Arthur basa-basi, menanyakan kabar dan hal klise yang bisanya di lontarkan oleh
orang yang sudah lama tidak bertemu. Prof Uru bercerita panjang lebar tentang
pengalaman bekerja di Balai Kota, Prof. Uru juga bercerita tentang semua buku pemberian
Witson yang dia baca. Betapa buku-buku itu menjadi inspirasi penyemangat
hidupnya juga membuka jalan berpikirnya. Prof. Uru juga berbagi cerita tentang
film-film eropa yang baru ditontonya. Tidak lupa Prof. Uru menanyakan kabar
Nyonya Witson, Ibu Arthur.
Basa-basi
yang lama ini, hampir membuat Arthur ingin pulang dan melupkan pertanyaan yang
selama ini menggantung di pikirannya. Sampai Prof. Uru tiba-tiba menjelaskan
sebab kematian Witson, Ayah Arthur.
“Ayahmu
di bunuh, Arthur. karena dia mengetahui permainan kotor para Anei, para Anei
mencoba menggulingkan ayahmu tapi tidak bisa, ayahmu terlalu kuat dan bersih
untuk digulingkan. Akhirnya para Anei menugaskan satu prajurit untuk
membunuhnya”
“Tunggu,
jadi Prof. sudah tahu maksud kedatanganku kesini?”
“Lalu
alasan apalagi yang bisa membawamu kesini selain ingin bertemu Ana?
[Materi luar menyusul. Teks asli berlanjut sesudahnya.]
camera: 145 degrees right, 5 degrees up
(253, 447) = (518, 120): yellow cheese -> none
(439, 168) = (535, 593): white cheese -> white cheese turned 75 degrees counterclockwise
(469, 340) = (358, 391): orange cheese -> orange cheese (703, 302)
Kamu sudah
bertemu Ana, seharusnya kamu sudah pulang daritadi kan?, kamu mudah ditebak
Arthur”
“Permainan
kotor apa yang Prof. maksud?, lalu, siapa prajurit yang Prof. maksud?
“Tentang
proyek pengembangan kawasan terpadu untuk para anei. Bukan sekedar percobaan
Mark-Up dana, Arthur. Para Anei juga menjual Narkoba ke kota-kota lain,
hasilnya untuk dibagi sama rata dan pendanaan misil untuk perang, merebut
wilayah, menjajah, memborbadir wilayah yang bukan kekuasaannya.”
“Lalu,
siapa yang membunuh ayah?” Arthur memburu jawaban dari Prof. Uru, tanpa mempedulikan
masalah yang barusan di ceritakan Prof. Uru.
“Kode
Namanya, Askar Kecha, dia prajurit paling berbahaya yang dimiliki para Anei,
meskipun para Anei tidak bisa menguasai kota, tapi mereka bisa menguasai
prajurit-prajurit handal dan polisi kota. Dia hanya beraksi pada malam hari,
tidak terlihat, susah ditemukan dan berbahaya”
“Apa
yang berbahaya dari dia?” Tanya Arthur.
“Dia
pandai menyamar, kecantikannya bisa membuat orang-orang diam dan mentapnya
lama, pesonanya begitu memikat, Arthur. Dia selalu memakai topeng ketika
beraksi.”
“Hanya
itu saja? Tidak begitu bahaya bagiku, apalagi dia perempuan” Arthur tekekeh.
“Mungkin
kamu bisa memakai rompi anti peluru jika dia bersenjatakan pistol tapi dia
tidak menggunkan senjata macam itu. Dia ahli memanah. Ayahmu wafat terkena anak
panahnya yang tajam, aku yang mengurus jenzahnya, Anak panah itu menembus
jantung ayahmu, Arthur ”
Arthur
kaget, terdiam lama, matanya menatap lantai ruang tamu.
“Lalu,
kenapa Prof. diam dan tidak melaporkan masalah ini ke pengadilan kota?” Tanya
Arthur
“Percuma,
Arthur. Para Anei menguasai Aparatur yang ada di Kota ini, bahkan bisa dibilang
kekuasaan mereka melebihi Natalie, Walikota Nanoi. Tangan dan mata mereka ada
dimana-mana”
Lama
Prof. Uru dan Arthur berbincang, Ana datang membawakan minuman dan biskuit kelapa.
Lalu pergi dan menguping pembicaraan Arthur dan Prof. Uru dari balik tembok
yang membatasi ruang tamu dan ruang tengah.
“Lalu,
apa yang akan kamu lakukan setelah kamu mengetahui semuanya,Arthur? Tanya Prof.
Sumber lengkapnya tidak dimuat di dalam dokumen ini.